Whamcloud - gitweb
LU-6416 ldlm: no canceled lock on waiting list 85/14085/5
authorLiang Zhen <liang.zhen@intel.com>
Mon, 16 Mar 2015 01:25:17 +0000 (09:25 +0800)
committerOleg Drokin <oleg.drokin@intel.com>
Tue, 31 Mar 2015 19:41:39 +0000 (19:41 +0000)
If a lock was not granted straight away on server, but it's granted
with LDLM_FL_AST_SENT set before ldlm_handle_enqueue0 sends out
reply, client side will know she needs to cancel this lock.

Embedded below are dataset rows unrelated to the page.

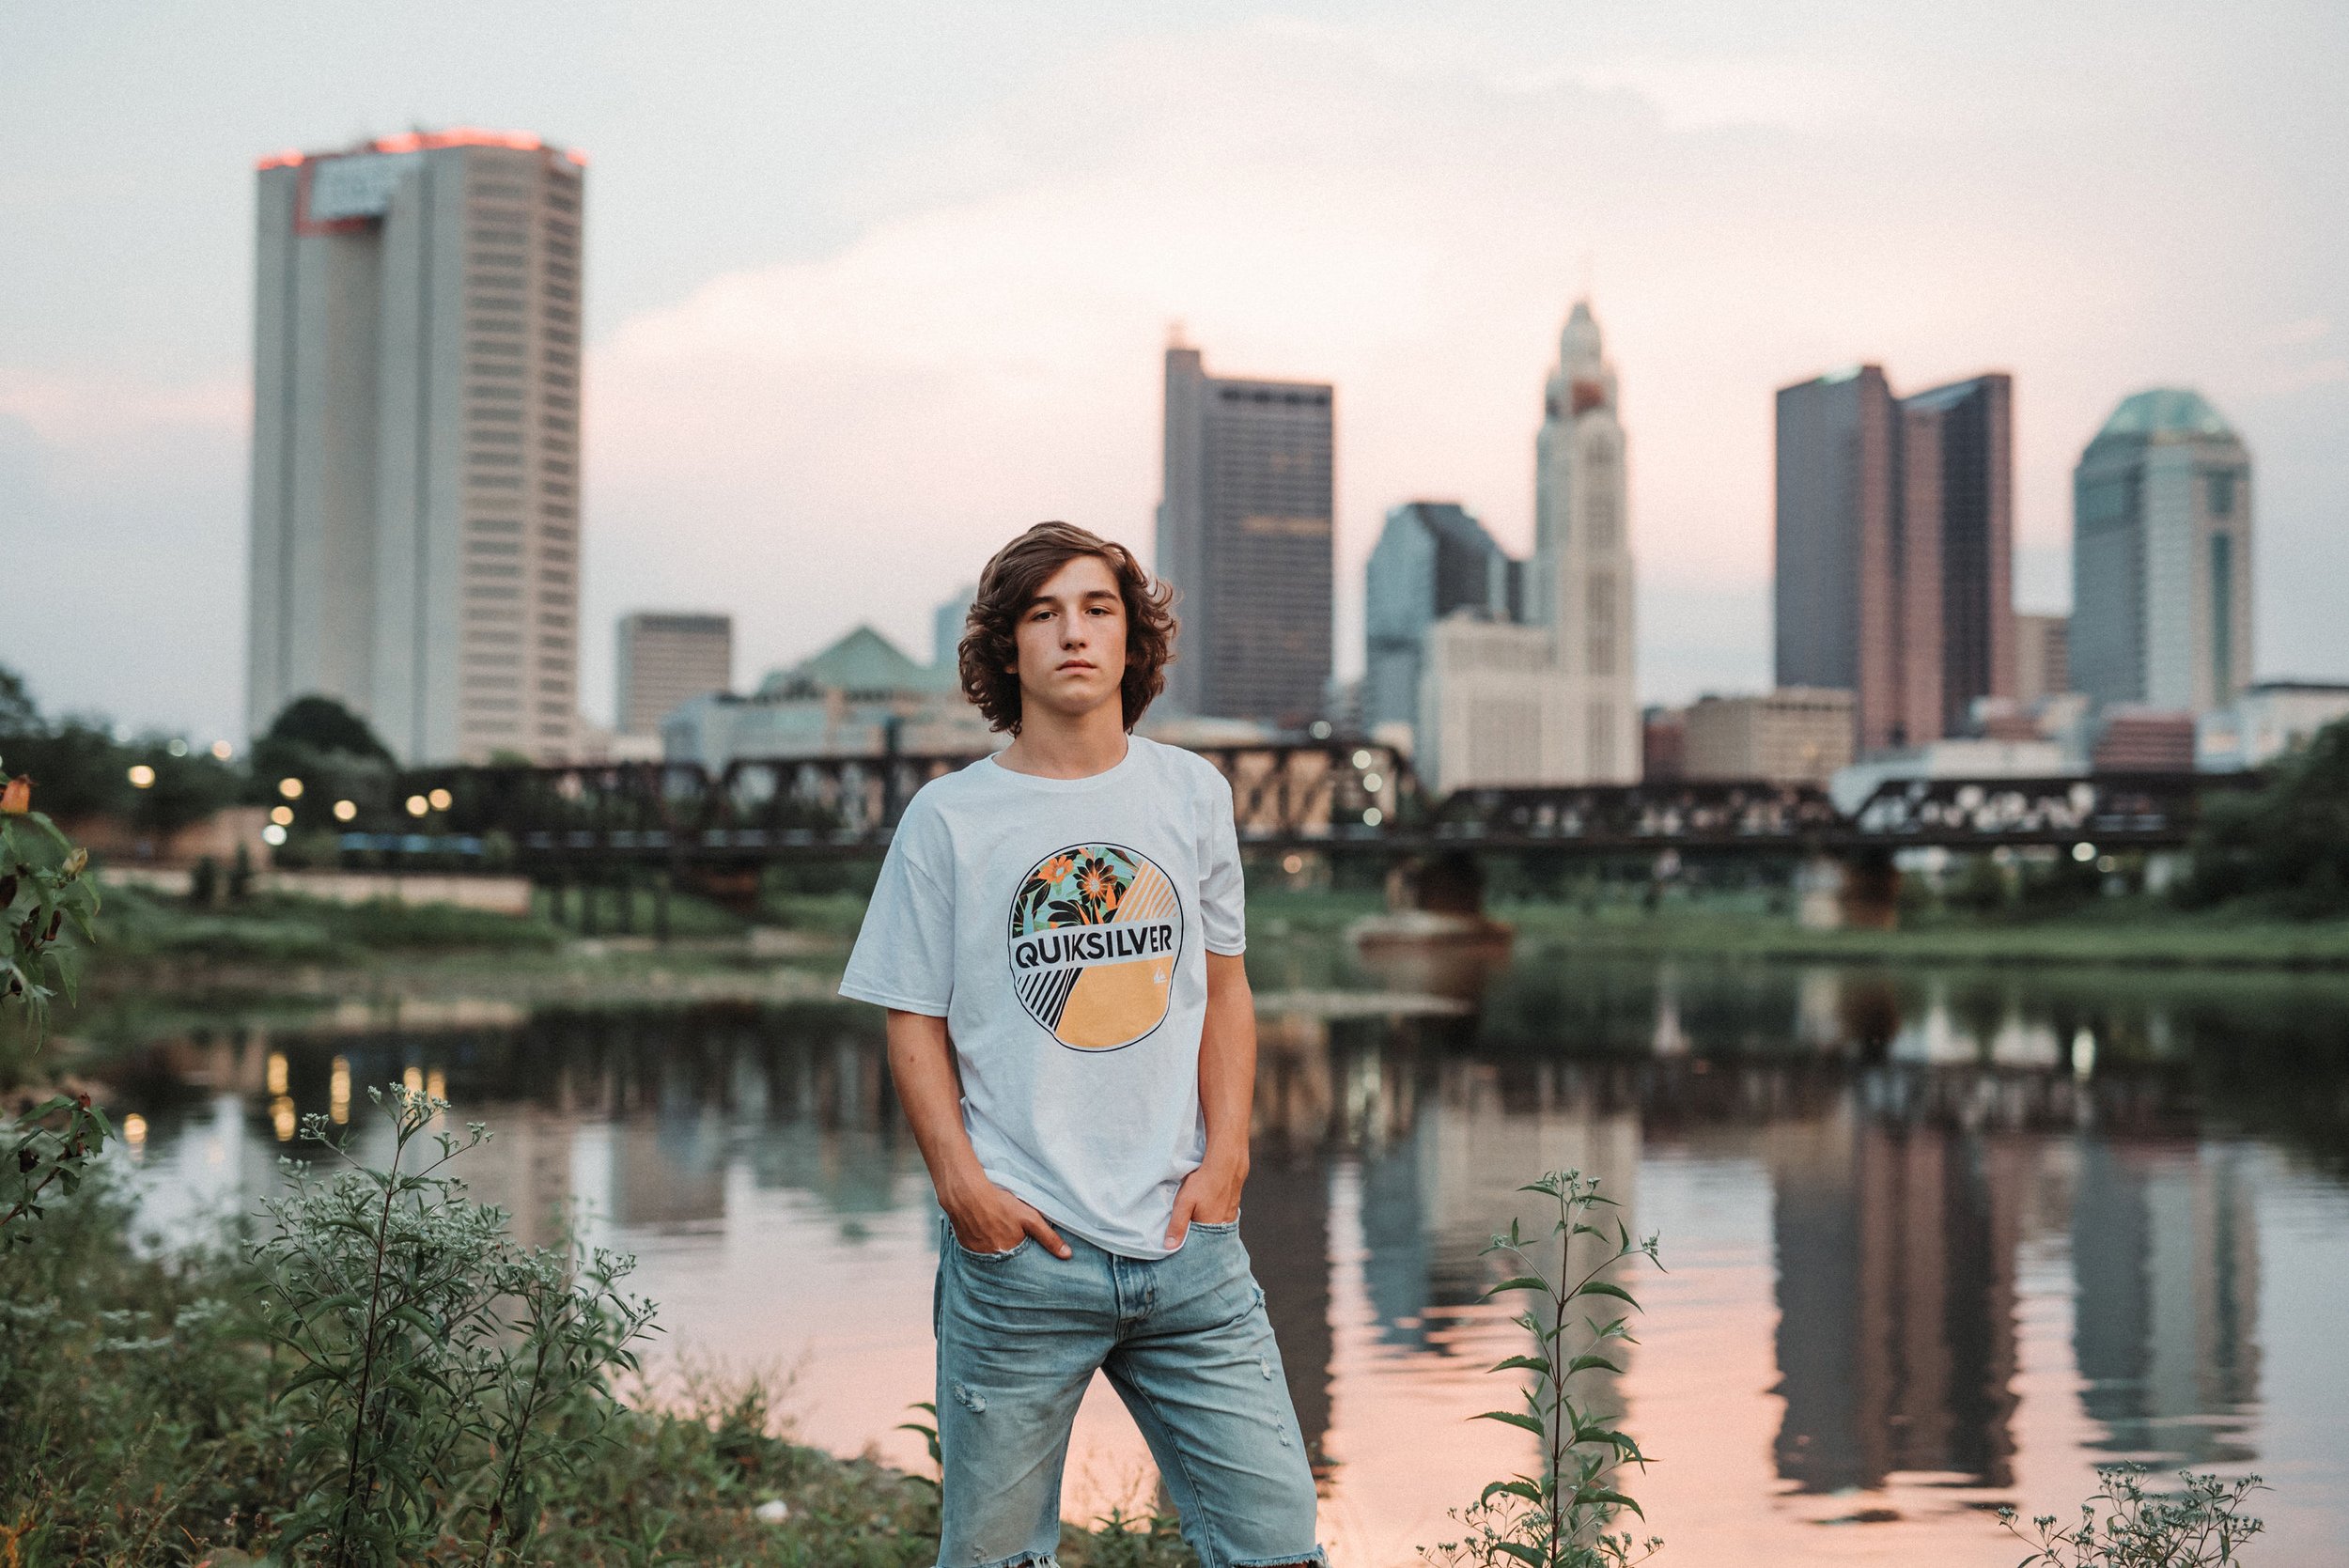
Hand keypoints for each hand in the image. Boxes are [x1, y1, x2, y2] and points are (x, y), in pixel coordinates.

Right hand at [944, 1179, 1069, 1258]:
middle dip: (1013, 1259)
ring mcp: (977, 1254)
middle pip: (1007, 1263)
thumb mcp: (1029, 1218)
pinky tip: (986, 1235)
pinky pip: (978, 1253)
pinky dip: (984, 1247)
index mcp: (1010, 1255)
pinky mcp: (965, 1246)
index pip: (1022, 1268)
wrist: (966, 1194)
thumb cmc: (999, 1204)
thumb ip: (1048, 1238)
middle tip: (1015, 1247)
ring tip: (1000, 1239)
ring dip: (998, 1252)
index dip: (1028, 1264)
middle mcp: (992, 1258)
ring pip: (992, 1258)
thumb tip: (1067, 1255)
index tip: (1031, 1260)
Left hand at [1164, 1149, 1246, 1247]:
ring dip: (1206, 1227)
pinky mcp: (1233, 1209)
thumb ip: (1177, 1225)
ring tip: (1197, 1219)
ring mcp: (1230, 1218)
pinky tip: (1208, 1211)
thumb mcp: (1184, 1203)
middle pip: (1207, 1238)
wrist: (1226, 1164)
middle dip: (1197, 1237)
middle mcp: (1222, 1227)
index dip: (1188, 1244)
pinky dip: (1214, 1219)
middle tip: (1187, 1228)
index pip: (1197, 1246)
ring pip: (1214, 1228)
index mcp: (1210, 1229)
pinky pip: (1222, 1220)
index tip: (1180, 1242)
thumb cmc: (1205, 1182)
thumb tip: (1170, 1247)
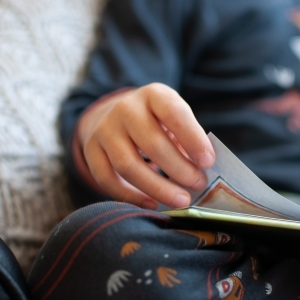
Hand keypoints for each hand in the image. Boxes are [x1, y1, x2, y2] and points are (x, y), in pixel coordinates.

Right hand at [78, 83, 215, 209]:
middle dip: (179, 169)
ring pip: (128, 165)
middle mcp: (125, 108)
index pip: (174, 113)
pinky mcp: (91, 151)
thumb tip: (202, 171)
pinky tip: (153, 204)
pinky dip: (131, 196)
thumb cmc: (157, 121)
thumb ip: (188, 138)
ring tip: (181, 200)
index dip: (192, 139)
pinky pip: (108, 179)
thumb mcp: (174, 118)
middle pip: (152, 144)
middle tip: (198, 184)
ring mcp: (104, 129)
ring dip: (158, 187)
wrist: (116, 115)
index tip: (208, 162)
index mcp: (153, 95)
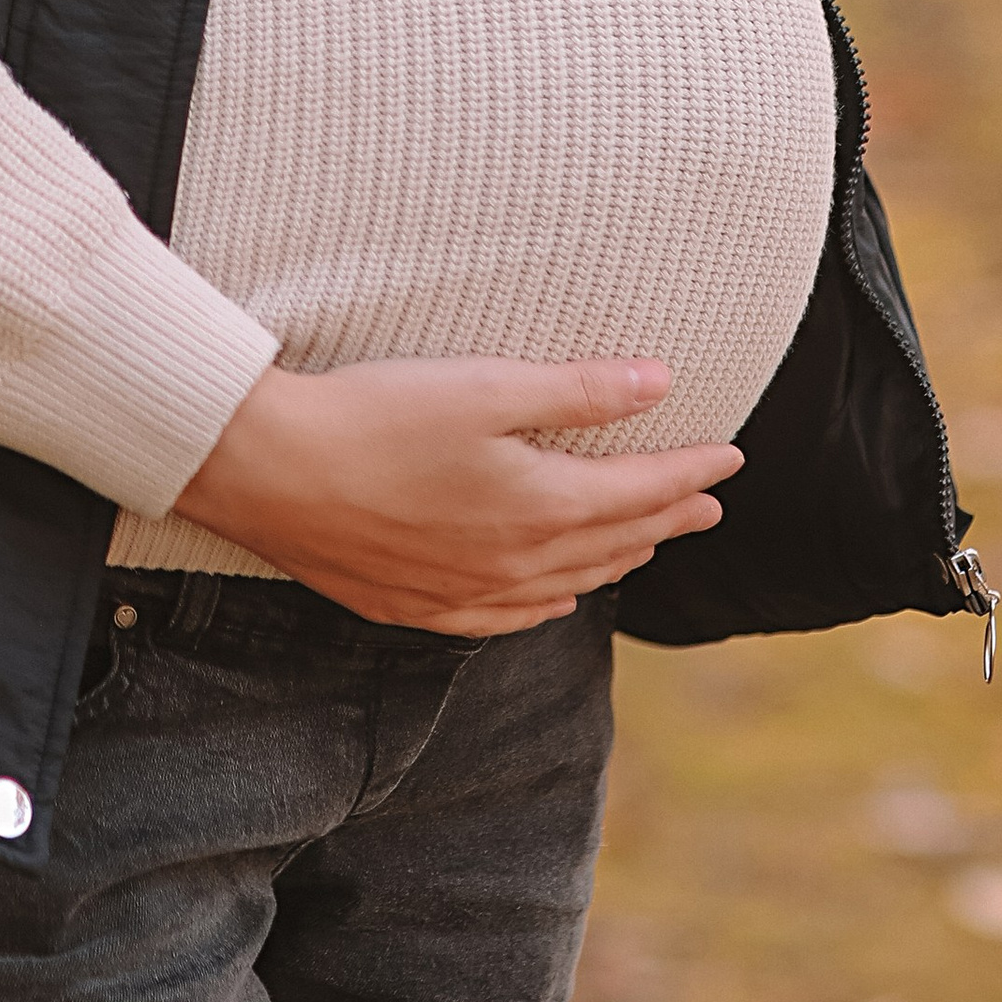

At the meanwhile, this lock can be added to a long granting list
by another server thread.

When lock cancel request arrives at server and server calls into
  ldlm_lock_cancel()->
      ldlm_cancel_callback()->
          tgt_blocking_ast(...LDLM_CB_CANCELING)->
              tgt_sync()

The other server thread eventually get a chance to send completion
AST for this lock with LDLM_FL_AST_SENT set, and add this lock to
waiting list again.

However, tgt_sync may take arbitrary time which is irrelevant
to AT of lock revoke on client, server could evict client only
because itself has slow IO.

To resolve this race, this patch does not put canceled lock on
waiting list anymore.

Signed-off-by: Liang Zhen <liang.zhen@intel.com>
Change-Id: I86c1097d3ccbaa614b8811c1d9f37b39f019c61e
Reviewed-on: http://review.whamcloud.com/14085
Reviewed-by: Bobi Jam <bobijam@hotmail.com>
Tested-by: Maloo <hpdd-maloo@intel.com>
Reviewed-by: Fan Yong <fan.yong@intel.com>
Tested-by: Jenkins
Reviewed-by: Oleg Drokin <oleg.drokin@intel.com>
lustre/ldlm/ldlm_lock.c
lustre/ldlm/ldlm_lockd.c

index d41c964..5f57dea 100644 (file)
@@ -2139,10 +2139,7 @@ void ldlm_lock_cancel(struct ldlm_lock *lock)
         /* Releases cancel callback. */
         ldlm_cancel_callback(lock);
 
-       /* Yes, second time, just in case it was added again while we were
-        * running with no res lock in ldlm_cancel_callback */
-       if (ldlm_is_waited(lock))
-               ldlm_del_waiting_lock(lock);
+       LASSERT(!ldlm_is_waited(lock));
 
         ldlm_resource_unlink_lock(lock);
         ldlm_lock_destroy_nolock(lock);
index 394e11f..9f541d0 100644 (file)
@@ -419,13 +419,17 @@ static int ldlm_add_waiting_lock(struct ldlm_lock *lock)
 
        /* NB: must be called with hold of lock_res_and_lock() */
        LASSERT(ldlm_is_res_locked(lock));
-       ldlm_set_waited(lock);
-
        LASSERT(!ldlm_is_cancel_on_block(lock));
 
        spin_lock_bh(&waiting_locks_spinlock);
+       if (ldlm_is_cancel(lock)) {
+               spin_unlock_bh(&waiting_locks_spinlock);
+               return 0;
+       }
+
        if (ldlm_is_destroyed(lock)) {
                static cfs_time_t next;
+
                spin_unlock_bh(&waiting_locks_spinlock);
                LDLM_ERROR(lock, "not waiting on destroyed lock (bug 5653)");
                if (cfs_time_after(cfs_time_current(), next)) {
@@ -435,6 +439,7 @@ static int ldlm_add_waiting_lock(struct ldlm_lock *lock)
                return 0;
        }
 
+       ldlm_set_waited(lock);
        lock->l_last_activity = cfs_time_current_sec();
        ret = __ldlm_add_waiting_lock(lock, timeout);
        if (ret) {
@@ -505,6 +510,7 @@ int ldlm_del_waiting_lock(struct ldlm_lock *lock)
 
        spin_lock_bh(&waiting_locks_spinlock);
        ret = __ldlm_del_waiting_lock(lock);
+       ldlm_clear_waited(lock);
        spin_unlock_bh(&waiting_locks_spinlock);
 
        /* remove the lock out of export blocking list */